EVERSPACE 2 açık dünyasında bolca keşif, çatışma ve bulduğumuz her şeyi yağmalama fırsatı sunan bir uzay simülasyonu sunuyor. Bu sürümde bulunmuyor, ancak geliştirici ekibin söylediklerine göre oyunun tam sürümünde bir ana hikayeyi takip ediyor olacağız. Oyunda gördüğümüz görevler beni pek tatmin edememiş olsa da, bu durumu oyunun prototip aşamasında olduğuna veriyorum ve pek üstünde durmuyorum. Yine de tam sürümdeki ana hikaye görevleri de bu şekilde olursa, konuşacaklarımız olacak.
Oyunda bulunan ve yazıda pek üstünde durmadığım bir diğer konu da oyunda bulunan seviye sistemi. Düşmanlarınızla çatışıp alt ettikçe, düşmanınızın gücüne göre tecrübe puanı ediniyorsunuz. Oyunun bu sürümünde de sadece atladığınız seviyeyle kalıyorsunuz. Yani sadece birer sayı olarak kalıyorlar şimdilik. Yine de oyunun bu sürümünde erişebileceğiniz bir seviye üst sınırı bulunuyor. Maksimum 10. seviyeye kadar yükselebiliyoruz şu an için, ancak bu sistem de daha işlevsel bir hal alacaktır diye umuyorum.
Oyunun keşfetme unsurunun da gerçekten kuvvetli olabileceğini düşünüyorum. EVERSPACE 2 oyununun bu prototip sürümünde, oyuna girdiğimiz andan itibaren neredeyse hiçbir yönlendirme görmüyorsunuz. Sadece geminizde bulunan tarayıcının yakınınızdaki yağmalanabilir eşyaları ve düşmanları gösterdiği kadarıyla etrafınıza hakim olabiliyorsunuz. Bu durum da oyundaki keşfetme unsurunu oldukça gerçekçi bir şekilde bizlere sunduğunu söyleyebilirim.

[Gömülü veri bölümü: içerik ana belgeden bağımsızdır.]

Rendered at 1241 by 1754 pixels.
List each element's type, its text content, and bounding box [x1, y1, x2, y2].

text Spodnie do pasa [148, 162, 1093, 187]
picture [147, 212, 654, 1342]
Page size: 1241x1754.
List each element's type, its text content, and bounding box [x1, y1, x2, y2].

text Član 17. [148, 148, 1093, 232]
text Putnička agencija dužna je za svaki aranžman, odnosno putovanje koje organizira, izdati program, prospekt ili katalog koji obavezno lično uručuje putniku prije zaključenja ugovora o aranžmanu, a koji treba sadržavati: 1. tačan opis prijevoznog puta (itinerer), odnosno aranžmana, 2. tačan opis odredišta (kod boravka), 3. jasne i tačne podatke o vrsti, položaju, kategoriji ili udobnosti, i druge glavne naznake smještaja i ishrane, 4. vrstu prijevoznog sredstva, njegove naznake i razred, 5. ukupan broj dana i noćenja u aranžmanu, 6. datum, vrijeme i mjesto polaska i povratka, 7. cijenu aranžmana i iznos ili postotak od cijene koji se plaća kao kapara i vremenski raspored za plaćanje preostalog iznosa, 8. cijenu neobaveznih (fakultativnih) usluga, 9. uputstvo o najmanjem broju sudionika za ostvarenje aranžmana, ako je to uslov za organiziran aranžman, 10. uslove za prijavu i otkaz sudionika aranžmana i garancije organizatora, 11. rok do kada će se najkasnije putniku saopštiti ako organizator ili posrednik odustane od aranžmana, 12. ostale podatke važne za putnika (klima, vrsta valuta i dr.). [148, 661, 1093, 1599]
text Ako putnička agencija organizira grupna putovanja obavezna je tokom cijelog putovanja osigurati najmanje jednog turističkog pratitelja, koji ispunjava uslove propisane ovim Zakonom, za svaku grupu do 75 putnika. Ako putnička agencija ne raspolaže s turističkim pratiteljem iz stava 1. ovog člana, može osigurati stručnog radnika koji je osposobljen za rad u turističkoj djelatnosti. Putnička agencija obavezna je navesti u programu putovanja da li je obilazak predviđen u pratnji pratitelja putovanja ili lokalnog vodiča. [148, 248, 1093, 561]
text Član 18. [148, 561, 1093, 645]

Son olarak bu oyun bana No Man’s Sky oyununun uzayda geçen kısımlarının çok daha zengin bir versiyonunu oynuyormuşum gibi bir his verdi. Bu iyi bir şey aslında, çünkü ben No Man’s Sky oyununu gerçekten seven birisiyim. Yine de bu oyun tamamen orijinal bir his veriyor. Nitekim bu iki oyun arasındaki tek benzerlik uzayda geçiyor olması. Oyuna aşina olanlar, zaten gözleri kapalı bir şekilde oyuna dalacaktır ama ilk kez oynayacak olanların da, eğer bu türe ilgileri varsa, kesinlikle deneyimlemesi gereken bir oyun olduğunu düşünüyorum. EVERSPACE 2, içinde bulunduğumuz 2020 yılının Aralık ayında, Steam platformu üzerinden erken erişime açılacak. Kendinizi hazırlayın, uzaya çıkıyoruz!